- 1/2mehr
- 2/2mehr
Die Glocke, Bremen
Das traditionsreiche Konzerthaus „Die Glocke“ zählt zu den wichtigsten Konzerthäusern Europas und ist in einem Atemzug mit den akustisch besten Häusern der Welt zu nennen. Das im Stil des Expressionismus in baulicher Verbindung mit dem Bremer Dom errichtete Gebäude ist prägender Teil der Bremer Altstadt und befindet sich in unmittelbarer Nähe zu den UNESCO Welterbestätten des Bremer Rathauses und des Rolands. Mit der zentralen Lage direkt an der Domsheide, einem der bedeutenden öffentlichen Platzräume der Bremer Innenstadt und mit seinem vielfältigen Musik- und Kulturprogramm prägt das Haus die Bremer Innenstadtentwicklung. Nach ca. 30 Jahren intensiver Nutzung seit der letzten Sanierung muss das Gebäude in den kommenden Jahren zwingend den baurechtlichen und funktionalen Anforderungen angepasst und das Haus qualitativ weiterentwickelt werden. Diese Gegebenheit soll genutzt werden, um die nötige Ertüchtigung des Bestandes mit einer zukunftsweisenden Erweiterung zu ergänzen, um so das Konzerthaus langfristig attraktiv und zukunftssicher zu gestalten.

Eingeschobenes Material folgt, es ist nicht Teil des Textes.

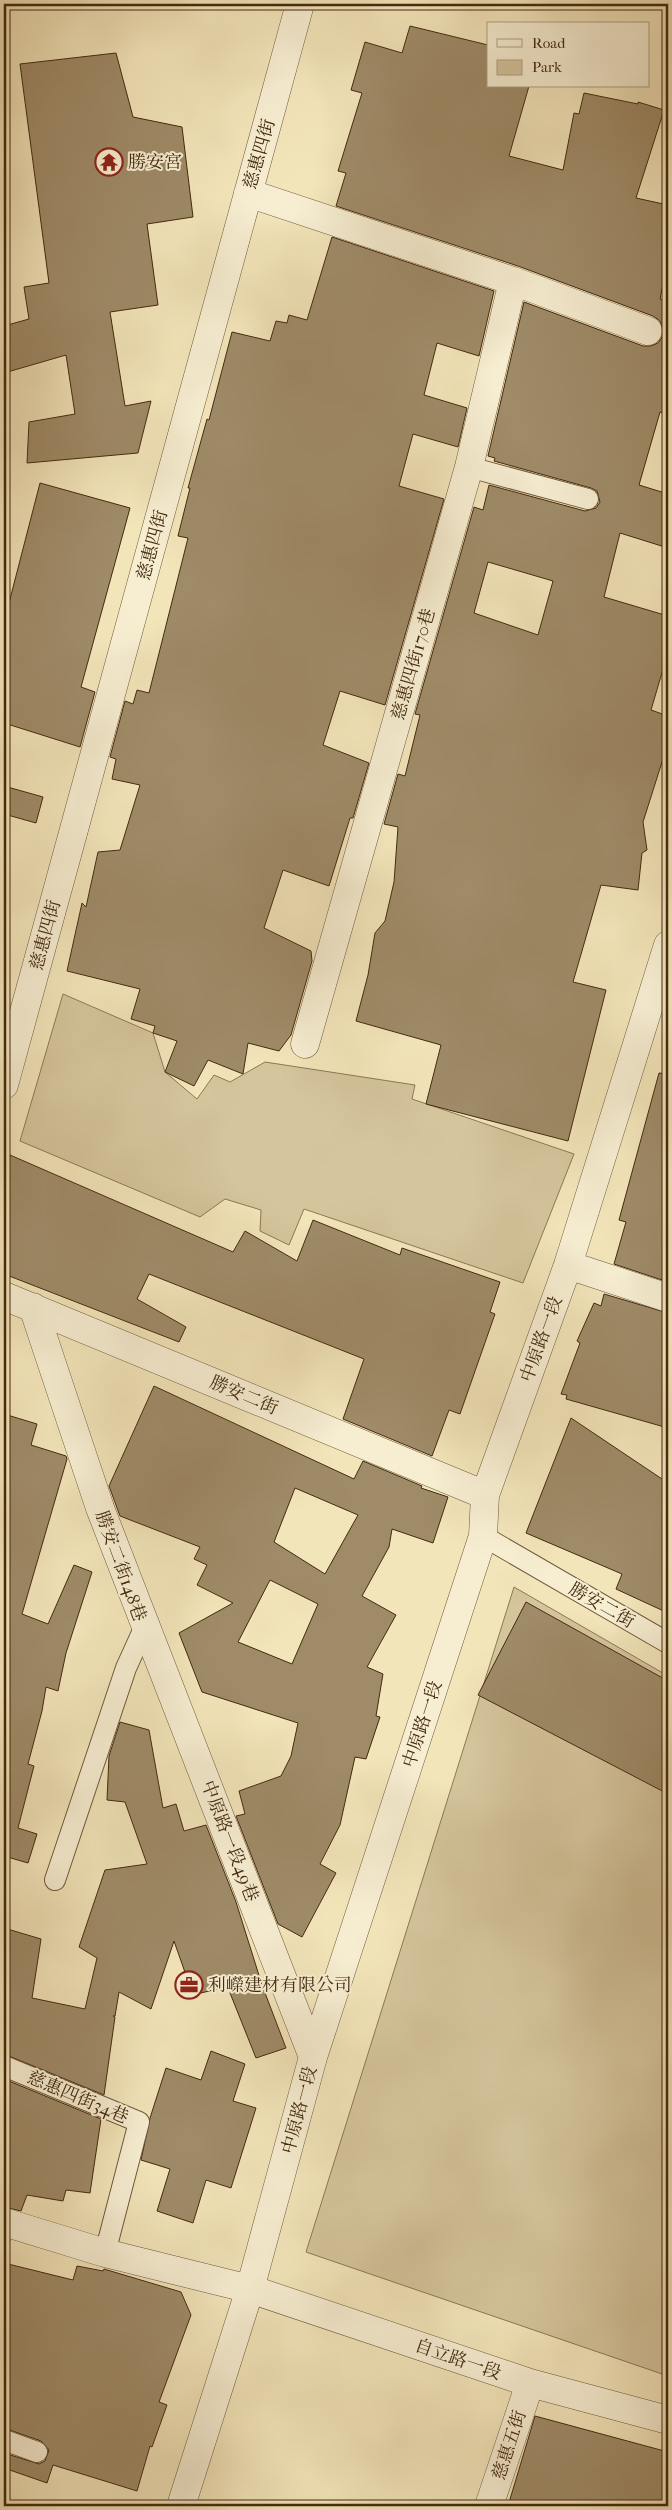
<svg xmlns="http://www.w3.org/2000/svg" width="672" height="2510" viewBox="0 0 672 2510" font-family="'IM FELL French Canon','Noto Serif TC',serif">
  <rect width="100%" height="100%" fill="#f3e5ba"/>
  <filter id="stains"><feTurbulence type="fractalNoise" baseFrequency=".004" numOctaves="4"/><feColorMatrix values="0 0 0 0 .2 0 0 0 0 .09 0 0 0 0 .02 0 0 0 .5 -.17"/></filter>
  <radialGradient id="worn" r=".72"><stop offset=".6" stop-color="#630" stop-opacity="0"/><stop offset="1" stop-color="#630" stop-opacity=".3"/></radialGradient>
  <path fill="#d5c59d" stroke="#8c7856" d="M 63,994 L 153,1033 L 165,1072 L 197,1099 L 214,1075 L 230,1082 L 265,1062 L 415,1085 L 412,1099 L 574,1154 L 523,1283 L 304,1209 L 289,1245 L 260,1231 L 261,1210 L 225,1199 L 200,1217 L 20,1141 Z
    M 514,1587 L 668,1676 L 668,2376 L 306,2252 Z"/>
  <path fill="#9f8b68" stroke="#432a0f" fill-rule="evenodd" d="M 410,26 L 488,45 L 488,86 L 529,86 L 509,156 L 563,170 L 574,113 L 579,114 L 584,93 L 638,104 L 638,102 L 664,110 L 636,198 L 668,205 L 668,258 L 660,299 L 668,302 L 668,395 L 664,413 L 660,412 L 639,485 L 668,494 L 668,548 L 620,533 L 604,597 L 668,616 L 668,652 L 651,710 L 668,716 L 668,743 L 643,822 L 647,850 L 642,853 L 638,890 L 601,885 L 573,982 L 606,990 L 568,1141 L 426,1104 L 441,1045 L 356,1021 L 368,975 L 375,933 L 385,921 L 394,882 L 398,827 L 384,824 L 398,774 L 405,776 L 420,715 L 415,714 L 474,507 L 483,510 L 489,485 L 585,511 L 596,508 L 600,502 L 597,491 L 591,488 L 494,461 L 495,458 L 488,456 L 524,302 L 643,346 L 651,346 L 658,343 L 662,337 L 663,329 L 660,321 L 653,316 L 518,266 L 336,206 L 346,173 L 338,171 L 362,93 L 351,90 L 365,42 L 402,53 ZM 488,562 L 553,581 L 538,635 L 474,613 Z
    M 116,53 L 133,117 L 182,127 L 193,217 L 147,224 L 158,305 L 110,312 L 125,406 L 151,401 L 138,453 L 27,463 L 29,422 L 75,414 L 66,355 L 4,373 L 4,326 L 29,319 L 24,287 L 49,283 L 20,64 Z
    M 332,237 L 494,291 L 479,356 L 437,343 L 424,395 L 467,408 L 458,447 L 413,434 L 399,486 L 444,499 L 385,705 L 340,691 L 323,745 L 369,763 L 353,818 L 350,818 L 329,886 L 283,870 L 264,928 L 311,951 L 312,961 L 291,1035 L 279,1051 L 248,1043 L 243,1074 L 208,1060 L 194,1086 L 165,1072 L 177,1041 L 153,1033 L 155,1026 L 131,1019 L 140,989 L 67,971 L 82,903 L 86,907 L 98,852 L 120,850 L 140,785 L 112,779 L 116,759 L 110,757 L 125,701 L 133,704 L 137,690 L 149,693 L 188,538 L 178,536 L 190,488 L 188,488 L 207,419 L 209,420 L 232,332 L 270,341 L 276,321 L 287,323 L 289,315 L 307,320 Z
    M 40,483 L 130,508 L 81,687 L 95,692 L 80,747 L 4,723 L 4,601 L 9,603 Z
    M 4,786 L 43,797 L 36,823 L 4,814 Z
    M 659,1073 L 668,1074 L 668,1282 L 614,1264 L 626,1222 L 619,1220 Z
    M 10,1155 L 233,1252 L 245,1231 L 297,1261 L 313,1220 L 400,1255 L 402,1248 L 500,1282 L 490,1312 L 495,1314 L 460,1414 L 449,1410 L 432,1456 L 343,1419 L 364,1359 L 149,1274 L 137,1299 L 186,1327 L 179,1342 L 4,1274 L 4,1186 Z
    M 604,1294 L 668,1313 L 668,1428 L 566,1399 L 567,1395 L 561,1394 L 580,1343 L 577,1341 L 594,1303 L 601,1306 Z
    M 154,1386 L 354,1479 L 363,1461 L 422,1486 L 421,1488 L 448,1497 L 433,1543 L 392,1529 L 389,1547 L 362,1596 L 396,1615 L 367,1667 L 383,1674 L 376,1716 L 380,1717 L 366,1759 L 355,1757 L 340,1825 L 320,1864 L 336,1873 L 302,1937 L 278,1924 L 236,1816 L 245,1814 L 239,1791 L 281,1776 L 291,1756 L 298,1723 L 202,1692 L 179,1633 L 233,1603 L 197,1585 L 207,1565 L 194,1559 L 200,1547 L 120,1516 L 109,1486 ZM 295,1488 L 358,1515 L 325,1574 L 274,1542 ZM 270,1580 L 318,1604 L 292,1664 L 238,1642 Z
    M 4,1414 L 37,1424 L 31,1445 L 66,1456 L 67,1459 L 22,1614 L 48,1624 L 74,1565 L 92,1572 L 66,1653 L 58,1691 L 46,1687 L 42,1711 L 28,1764 L 34,1766 L 18,1828 L 37,1834 L 28,1863 L 4,1856 Z
    M 571,1418 L 668,1483 L 668,1613 L 616,1589 L 622,1574 L 526,1533 Z
    M 526,1602 L 668,1681 L 668,1794 L 478,1695 Z
    M 120,1722 L 149,1730 L 163,1808 L 176,1804 L 184,1831 L 206,1825 L 236,1902 L 262,1985 L 286,2048 L 256,2058 L 230,1993 L 233,1985 L 193,1995 L 174,1941 L 151,2009 L 119,1992 L 115,2016 L 113,2016 L 115,2017 L 104,2095 L 4,2054 L 4,1928 L 41,1939 L 32,1998 L 85,2009 L 97,1958 L 79,1947 L 105,1870 L 147,1864 L 125,1802 L 107,1800 L 109,1756 Z
    M 211,2051 L 245,2064 L 233,2101 L 256,2108 L 231,2188 L 206,2180 L 193,2223 L 157,2211 L 170,2169 L 141,2160 L 150,2118 L 166,2068 L 201,2080 Z
    M 4,2079 L 101,2119 L 90,2193 L 66,2190 L 63,2201 L 27,2195 L 21,2211 L 4,2207 Z
    M 4,2238 L 10,2240 L 7,2250 L 4,2249 Z
    M 4,2263 L 73,2280 L 77,2266 L 103,2271 L 104,2269 L 181,2292 L 191,2315 L 159,2402 L 167,2405 L 152,2447 L 150,2446 L 137,2491 L 53,2465 L 47,2483 L 4,2468 L 4,2453 L 39,2464 L 45,2461 L 49,2450 L 41,2441 L 4,2428 Z
    M 535,2416 L 668,2452 L 668,2506 L 508,2506 Z"/>
  <g fill="none" stroke-linecap="round" stroke-linejoin="round">
    <g stroke="#6f593a" stroke-width="22">
      <path id="lane" d="M 469,467 L 588,499
        M 483,1536 L 668,1643
        M 55,1880 L 126,1668 L 146,1624
        M 4,2066 L 139,2122 L 105,2253
        M 4,2440 L 37,2452"/>
    </g>
    <g stroke="#6f593a" stroke-width="29">
      <path id="street" d="M 248,193 L 513,281 L 648,331
        M 305,1044 L 469,467 L 513,281
        M 4,1085 L 300,4
        M 568,1265 L 668,1298
        M 4,1296 L 485,1495
        M 33,1307 L 100,1508 L 313,2057
        M 4,2222 L 105,2253 L 250,2289 L 530,2383 L 668,2420
        M 181,2506 L 250,2289 L 313,2057 L 483,1536 L 485,1495 L 568,1265 L 668,945
        M 489,2506 L 530,2383"/>
    </g>
    <use href="#lane" stroke="#f7eed2" stroke-width="20"/>
    <use href="#street" stroke="#f7eed2" stroke-width="28"/>
  </g>
  <defs>
    <g id="temple-ring" transform="scale(1.4375)"><circle r="9.5" fill="#f7eed2" stroke="#8f2418" stroke-width="1.5"/><path d="M0-6L5-2H3V0L6.5 2.5H4V6H1.5V3h-3V6H-4V2.5H-6.5L-3 0V-2H-5Z" fill="#8f2418"/></g>
    <g id="office-ring" transform="scale(1.4375)"><circle r="9.5" fill="#f7eed2" stroke="#8f2418" stroke-width="1.5"/><path d="M-6-3h4V-5.5h4V-3h4V5H-6ZM-1-4.5V-3h2v-1.5ZM-6 0V1H6V0Z" fill="#8f2418"/></g>
  </defs>
  <g fill-rule="evenodd">
    <use href="#temple-ring" x="109" y="162"/>
    <use href="#office-ring" x="189" y="1985"/>
  </g>
  <g text-anchor="middle" stroke-width="4" stroke-linejoin="round" paint-order="stroke">
    <g font-size="18" fill="#432a0f" stroke="#f7eed2">
      <text transform="translate(259 154) rotate(-74)" y="6">慈惠四街</text>
      <text transform="translate(152 545) rotate(-75)" y="6">慈惠四街</text>
      <text transform="translate(413 664) rotate(-74)" y="6">慈惠四街170巷</text>
      <text transform="translate(45 935) rotate(-75)" y="6">慈惠四街</text>
      <text transform="translate(541 1339) rotate(-70)" y="6">中原路一段</text>
      <text transform="translate(244 1395) rotate(23)" y="6">勝安二街</text>
      <text transform="translate(121 1566) rotate(70)" y="6">勝安二街148巷</text>
      <text transform="translate(602 1605) rotate(30)" y="6">勝安二街</text>
      <text transform="translate(422 1724) rotate(-72)" y="6">中原路一段</text>
      <text transform="translate(230 1841) rotate(69)" y="6">中原路一段49巷</text>
      <text transform="translate(78 2097) rotate(23)" y="6">慈惠四街34巷</text>
      <text transform="translate(299 2110) rotate(-75)" y="6">中原路一段</text>
      <text transform="translate(458 2359) rotate(19)" y="6">自立路一段</text>
      <text transform="translate(509 2445) rotate(-72)" y="6">慈惠五街</text>
    </g>
    <g font-size="18" fill="#432a0f" stroke="#f7eed2" text-anchor="start">
      <text x="128" y="168">勝安宮</text>
      <text x="208" y="1991">利嶸建材有限公司</text>
    </g>
  </g>
  <rect width="672" height="2510" fill="none" stroke="#f3e5ba" stroke-width="20"/>
  <rect x="5" y="5" width="662" height="2500" fill="none" stroke="#432a0f" stroke-width="2.5"/>
  <rect x="10" y="10" width="652" height="2490" fill="none" stroke="#432a0f"/>
  <rect x="487" y="22" width="162" height="65" fill="#f7eed2" stroke="#afa084"/>
  <rect x="497" y="39" width="25" height="8" fill="#f7eed2" stroke="#afa084"/>
  <text x="532" y="48" font-size="15" fill="#432a0f">Road</text>
  <rect x="497" y="60" width="25" height="15" fill="#d5c59d" stroke="#afa084"/>
  <text x="532" y="72" font-size="15" fill="#432a0f">Park</text>
  <rect width="100%" height="100%" filter="url(#stains)"/>
  <rect width="100%" height="100%" fill="url(#worn)"/>
</svg>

Das städtebauliche Leitbild des Entwurfs ist bestimmt von der Setzung des Konzerthauses und der drei Bestandsgebäude an der Domsheide und dem Ziel, den Neubau zurückhaltend in den Bestand zu integrieren. Die beiden Gebäudeensemble Konzerthaus und Domsheide 3 – 5 sind um ca. 11° gegeneinander verdreht, so dass sich ein trapezförmiger Raum zwischen ihnen aufspannt. Das Trapez ist die Grundfigur für das dreigeschossige Foyer, in welches die „Glocke“ teilweise einbeschrieben ist. Dieser Raum ist an das Foyer des Konzerthauses angebunden, erweitert es und erschließt die neuen Nutzungen, wie den Musikerlebnisraum und die Workshops.

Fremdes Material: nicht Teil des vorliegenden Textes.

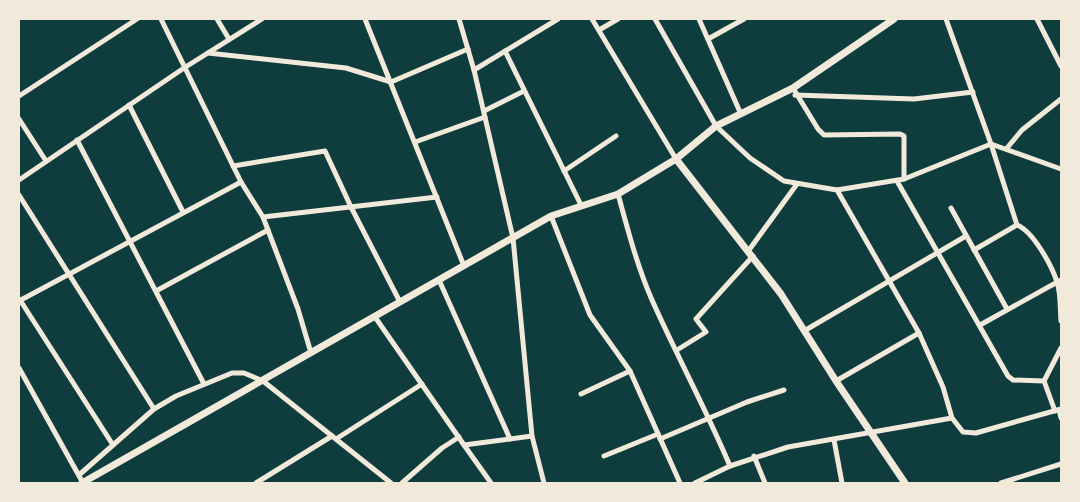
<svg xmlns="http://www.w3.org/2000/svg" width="1080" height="502" viewBox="0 0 1080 502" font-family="'Public Sans',sans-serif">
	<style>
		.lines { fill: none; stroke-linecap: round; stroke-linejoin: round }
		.minor { stroke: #f1e9da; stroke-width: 5 }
		.tertiary { stroke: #f1e9da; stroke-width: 7 }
	</style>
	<rect width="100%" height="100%" fill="#0f3d3e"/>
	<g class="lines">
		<g class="minor">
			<path d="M161 19 241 182 263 217 298 309 311 353"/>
			<path d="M217 19 229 39"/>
			<path d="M365 19 464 266"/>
			<path d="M459 19 474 70 513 238 532 436 544 483"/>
			<path d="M592 19 676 159"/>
			<path d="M655 19 716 126 750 158 784 181 837 190 919 333 943 387 952 418 963 432 976 433 1061 409"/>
			<path d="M699 19 740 112"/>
			<path d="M946 19 991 144 1017 225 974 250"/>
			<path d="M1037 19 1061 66"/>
			<path d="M599 30 618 19"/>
			<path d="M708 39 744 19"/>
			<path d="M505 51 581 205"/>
			<path d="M208 53 346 68 391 82 468 49"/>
			<path d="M474 70 558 19"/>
			<path d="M793 88 818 129 824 135 900 134 904 136V179"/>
			<path d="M795 95 914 99 973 92"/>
			<path d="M19 96 137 19"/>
			<path d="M129 105 183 212"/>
			<path d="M484 111 524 91"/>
			<path d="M19 119 46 161"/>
			<path d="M77 140 204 384"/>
			<path d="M415 142 485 117"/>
			<path d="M1007 148 1022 130 1061 99"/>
			<path d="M233 166 325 151 351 207 400 302"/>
			<path d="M564 171 616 136"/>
			<path d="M19 180 184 68 262 19"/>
			<path d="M897 181 1008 376 1013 380 1044 381 1055 411"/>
			<path d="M837 190 904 179 991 144 1061 169"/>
			<path d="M618 194C628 230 637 266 652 300 677 356 706 409 730 466L788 447 952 418"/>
			<path d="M19 195 154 409"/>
			<path d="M951 208 1007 309"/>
			<path d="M551 216 590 315 630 371 680 483"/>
			<path d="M263 217 437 197"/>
			<path d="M1017 225C1033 231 1052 266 1057 282 1061 294 1060 309 1061 321"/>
			<path d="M749 250 797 184"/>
			<path d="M439 280 510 439"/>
			<path d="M156 291 268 230"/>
			<path d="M20 300 113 445"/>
			<path d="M19 301 241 182"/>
			<path d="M375 317 464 445 532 436"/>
			<path d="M980 325 1061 280"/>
			<path d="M804 331 966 236"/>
			<path d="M677 350 706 332 696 319 753 256"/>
			<path d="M19 368 83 483"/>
			<path d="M836 381 919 333"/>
			<path d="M1044 381 1061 348"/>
			<path d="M581 394 630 371"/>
			<path d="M1059 410 1061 418"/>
			<path d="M336 439 422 384"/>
			<path d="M660 439 747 402 784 390"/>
			<path d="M834 440 842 483"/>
			<path d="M464 445 491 483"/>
			<path d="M604 456 658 434"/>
			<path d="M754 456 765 483"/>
			<path d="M79 475 154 409 176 396 232 373H244L263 381 391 483"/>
			<path d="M256 483 332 436"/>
			<path d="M402 483 442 448 459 437"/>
			<path d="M695 483 730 466"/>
			<path d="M1001 483 1061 464"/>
		</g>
		<g class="tertiary">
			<path d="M676 159 781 294 836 381 905 483"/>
			<path d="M82 483 551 216 618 194 676 159 716 126 793 88 894 19"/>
		</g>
	</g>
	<rect width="1080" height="502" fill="none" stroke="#f1e9da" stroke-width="40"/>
</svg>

Für das außerordentlich umfangreiche Raumprogramm wurde ein fünfgeschossiger Baukörper entwickelt, welcher exakt die Breite der Fassaden an der Domsheide 3 bis 5 einnimmt und sich bis zur nördlichen Grundstücksgrenze erstreckt. Um den Baukörper der „Glocke“ möglichst freizustellen und zum Hof die Baumasse gegenüber den niedrigen Nachbarn zu reduzieren, sind die beiden oberen Geschosse L-förmig zurückgestuft und bilden einen Hof in Richtung Norden. Zur Domsheide sind diese beiden Geschosse zurückgestaffelt und verschmelzen mit den Dächern der historischen Bauten. Die historischen Fassaden werden dabei Teil des Neubaus, deren horizontale Gliederung in der Lineatur der Putzfassaden aufgeht. Die Gestaltung der Fassaden des Neubaus ist von den Putzfassaden an der Domsheide abgeleitet. Die bis zur Traufe hellen, mit Zierelementen aus Naturstein versehenen Häuser setzen sich von der expressiven Ziegelfassade des Konzerthauses ab. Um die historischen Fassaden nicht wie Spolien wirken zu lassen, wurde deren Materialität fortgeführt und der Neubau mit seinen Staffelgeschossen in die alte Substanz hineingeschoben, was zu einer Verzahnung der beiden Körper führt.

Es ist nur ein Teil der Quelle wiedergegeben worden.